I dunno, that website looks legit to me...


----------



## Sean779 (Jul 23, 2007)

*re: DOXA Asia making copies of known brands*

+1

plus I don't see the "close copies of Rolex and other known brands." That's a bit alarmist, IMO.


----------



## Uber (Feb 12, 2010)

*re: DOXA Asia making copies of known brands*

https://www.watchuseek.com/f34/doxa-shark-ceramica-400039.html


----------



## TheWalrus (Mar 16, 2009)

*re: DOXA Asia making copies of known brands*



Doug507 said:


> I dunno, that website looks legit to me...


Yeah, checking it from home it looks much better (my computer at work tends to result in lost web page functionality).

That said, while some of the watches look _similar_ to popular brands - there's one that's clearly 'inspired' by the Tag Aquaracer 500M - I certainly wouldn't call any of them clones or copies.


----------



## Mr.Boots (Feb 13, 2006)

*re: DOXA Asia making copies of known brands*



Sean779 said:


> +1
> 
> plus I don't see the "close copies of Rolex and other known brands." That's a bit alarmist, IMO.

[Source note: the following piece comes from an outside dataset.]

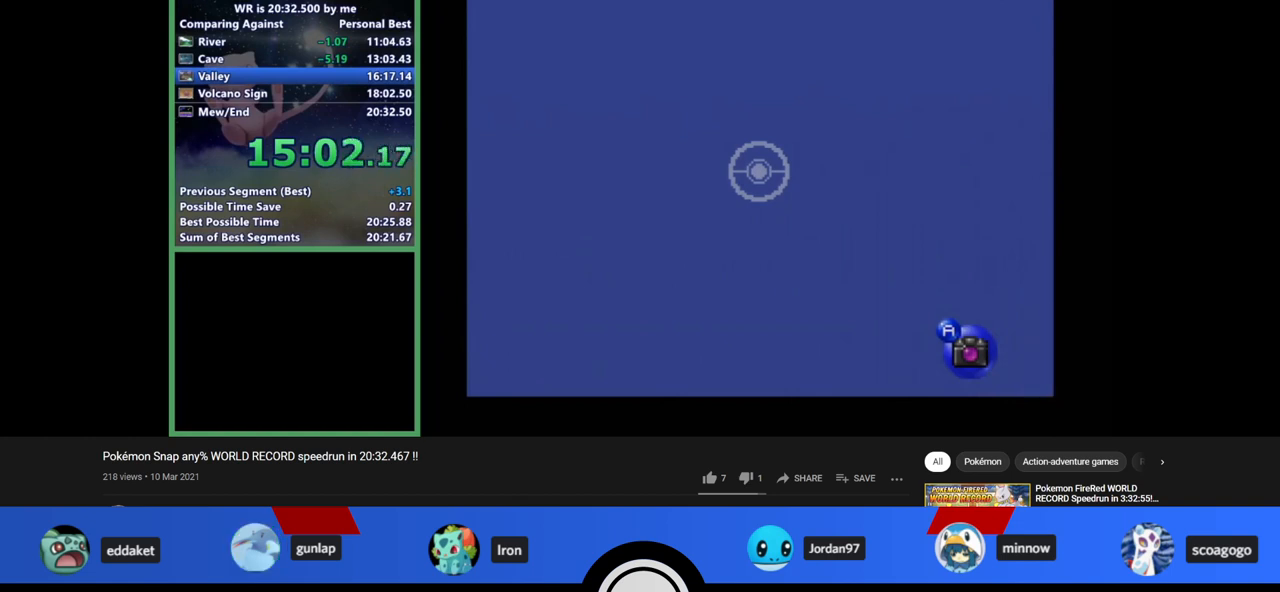
{"buttons": ["Z"], "left_stick": "center", "events": []}
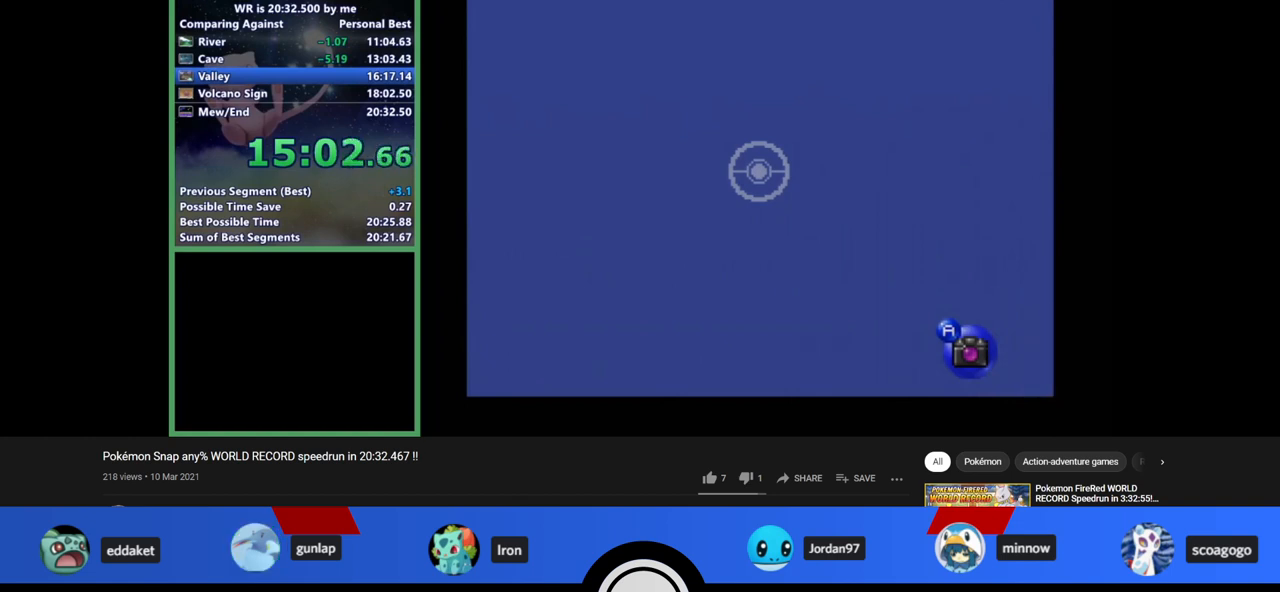
{"buttons": ["Z"], "left_stick": "center", "events": []}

Yep. They may be "in the style of" or bear some close resemblence, but I don't see them as "Clones" or "copies."


----------



## DM71 (Feb 6, 2009)

*re: DOXA Asia making copies of known brands*

*I have to admit that after I spent more time looking at the models more in details, COPIES might be a bit alarmist indeed. Now that I calm down  I see strong inspirations for sure but I certainly used the wrong words, my apologies for that. It's just that I was shocked when i saw the site I thought it was fake and went a bit fast on the alarm after I couldn't find any info on it  Yeah, we can get exited sometimes. Anyway, it's still interesting to see that Doxa is sooooo different in Asia.* * Sorry again for my paranoia, i'm ok now 
*


----------



## Johnny P (Mar 28, 2006)

*re: DOXA Asia making copies of known brands*



Mr.Boots said:


> Yep. They may be "in the style of" or bear some close resemblence, but I don't see them as "Clones" or "copies."

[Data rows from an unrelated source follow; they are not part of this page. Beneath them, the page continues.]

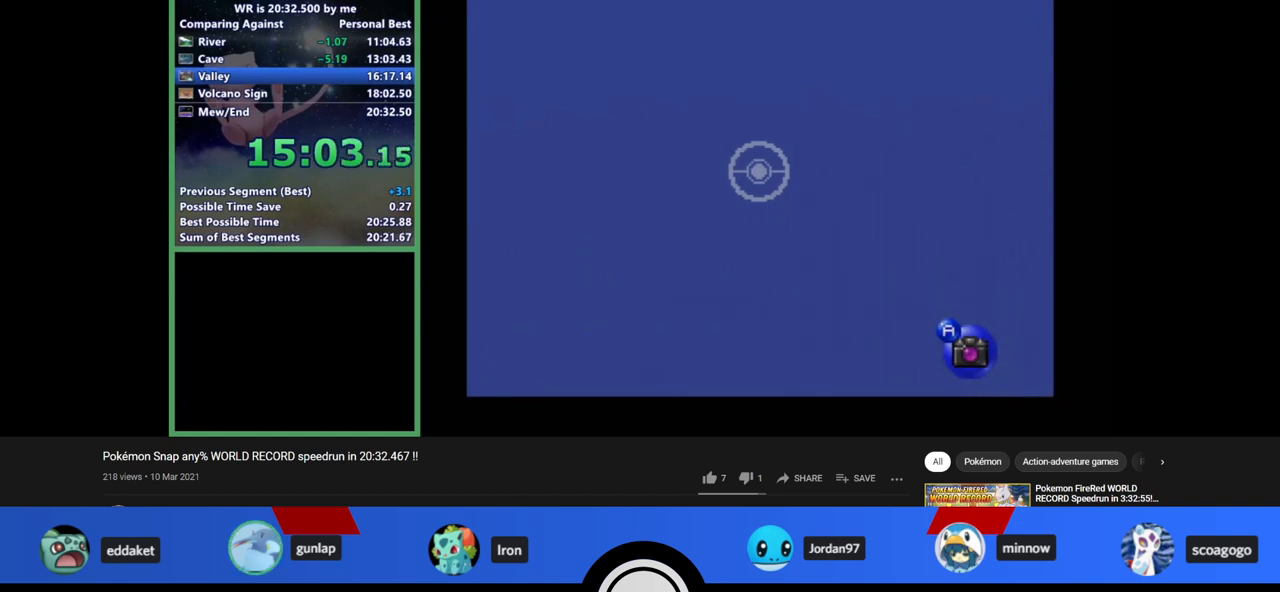
{"buttons": ["Z"], "left_stick": "center", "events": []}
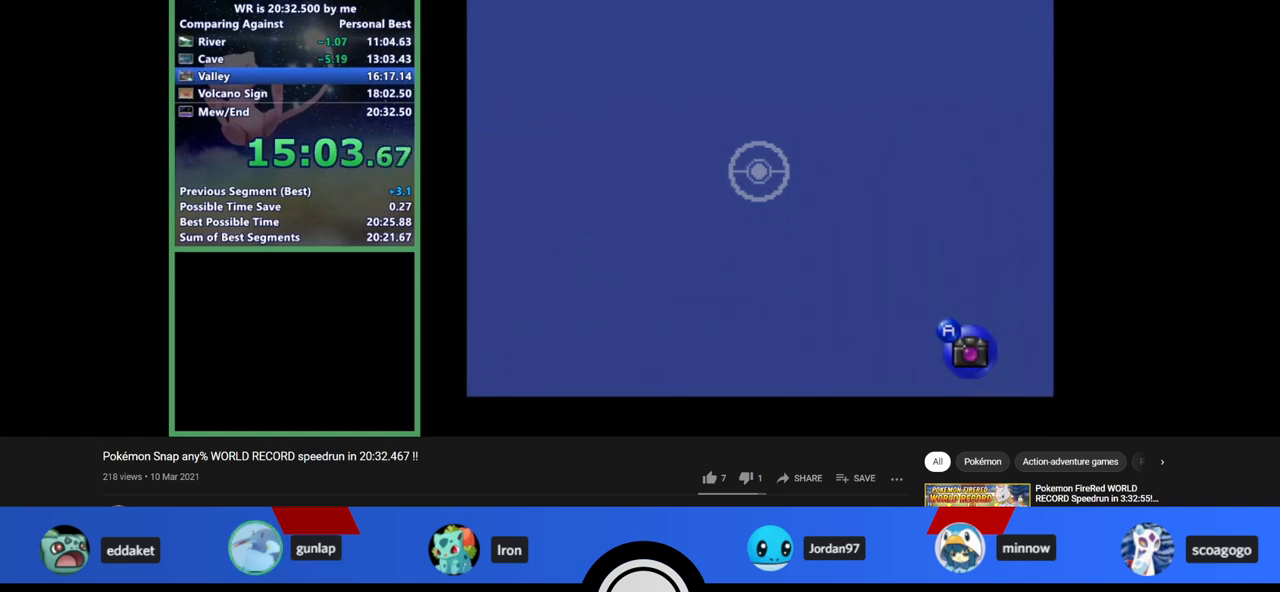
{"buttons": ["Z"], "left_stick": "center", "events": []}
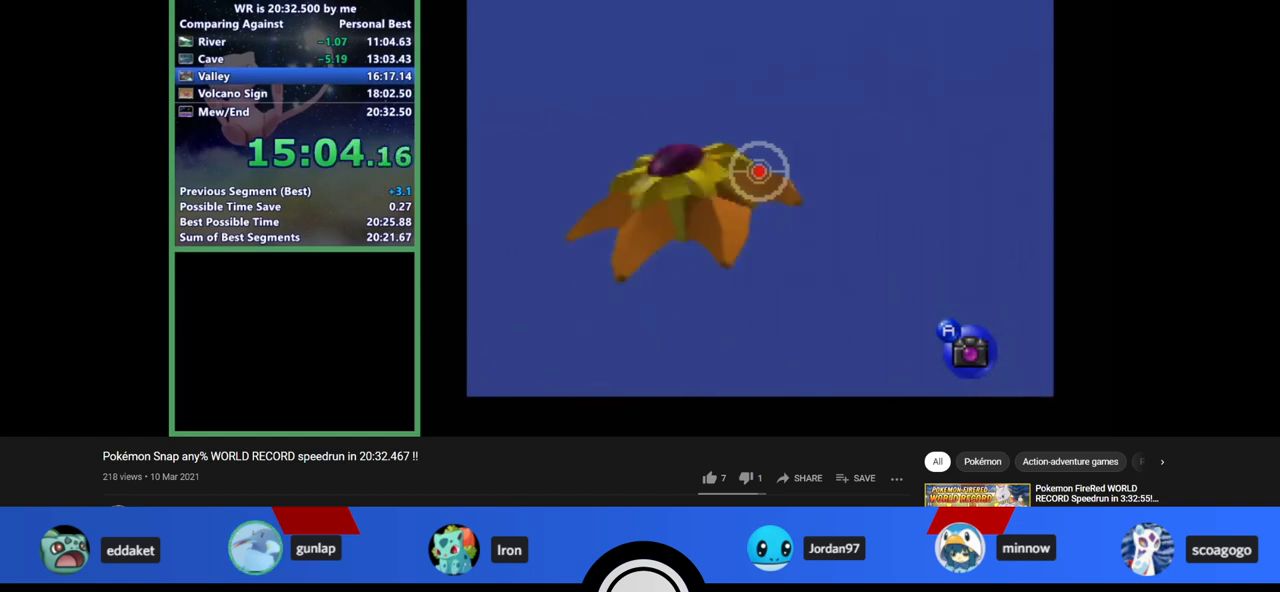
{"buttons": ["Z"], "left_stick": "center", "events": []}
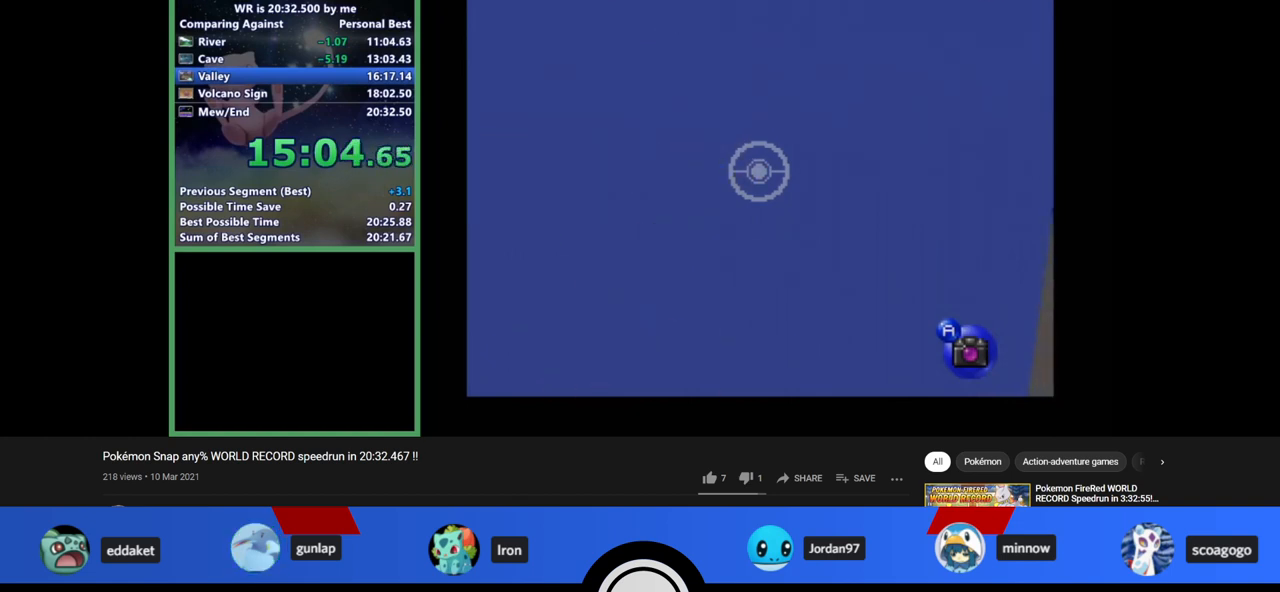
{"buttons": ["Z"], "left_stick": "center", "events": []}
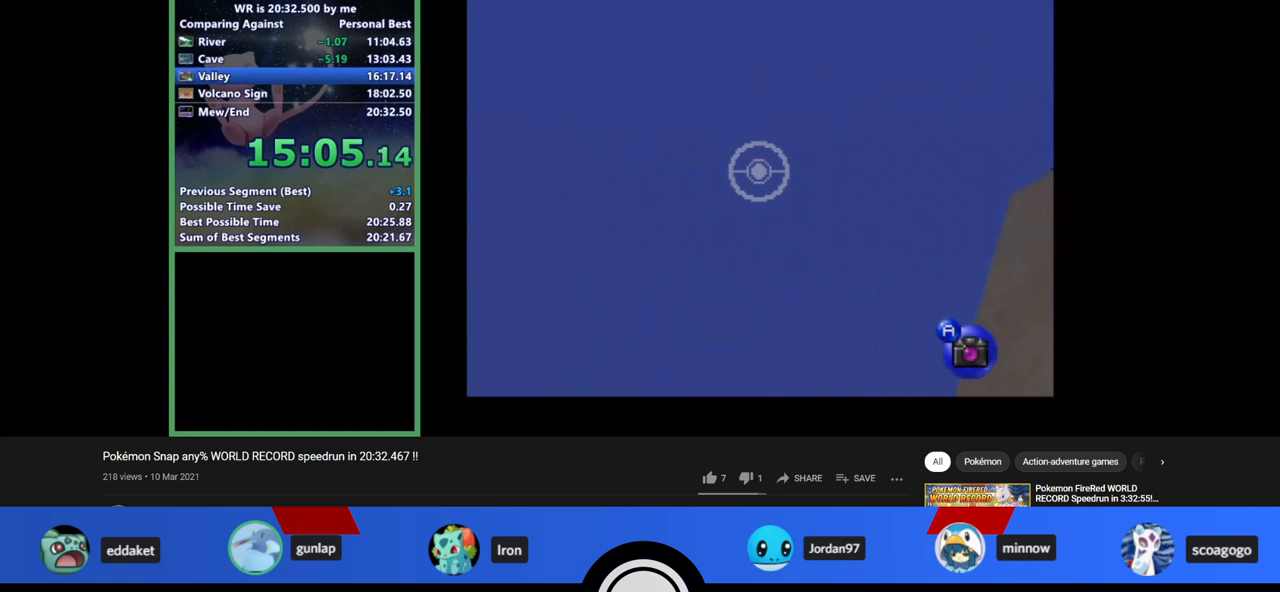
{"buttons": ["Z"], "left_stick": "center", "events": []}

That's the correct term *close resemblence*:-!Like this one.


----------



## DOXA Forum Administrator 1 (Aug 15, 2007)

*Reply from DOXA*
*************************************************** ***************
*Dear members, this site is the new Chinese DOXA website and is operated by DOXA China, This site is under construction and should actually not be online yet, it contains models that are partially new and partially 15 to 25 years old and are not being manufactured anymore.*
*The Site will be edited and especially the mistake with the US service center being in Djibouti.*

*We are working to fix the problems and are sorry for the inconvenience*
*DOXA*
****************************************************


----------



## Blink982 (Nov 28, 2006)

I've seen some over-moderation in the Doxa sub-forum but this takes the preverbial biscuit.


----------



## TheWalrus (Mar 16, 2009)

doubledee said:


> I've seen some over-moderation in the Doxa sub-forum but this takes the preverbial biscuit.


What's been over-moderated? I can't see a single reply that's been deleted. In fact, aside from the _answer to the question_, I don't think anythings been changed.


----------



## DM71 (Feb 6, 2009)

TheWalrus said:


> What's been over-moderated? I can't see a single reply that's been deleted. In fact, aside from the _answer to the question_, I don't think anythings been changed.


*And I have to agree. I started the thread with the big guns and I have politely been ask to change the title since I went a bit to hard on it with strong allegations. I cannot blame anybody for that since I agree I went too far. So I AM RESPONSIBLE for it, not WUS moderators or administrator or others. I take all the blame for this one *:-! * At least, now I know exactly what's happening with this site. Thanks Doxa ;-)*


----------



## Jason71 (Jan 30, 2007)

I think everything that needs to be said concerning this issue has been said. Thread Closed.


----------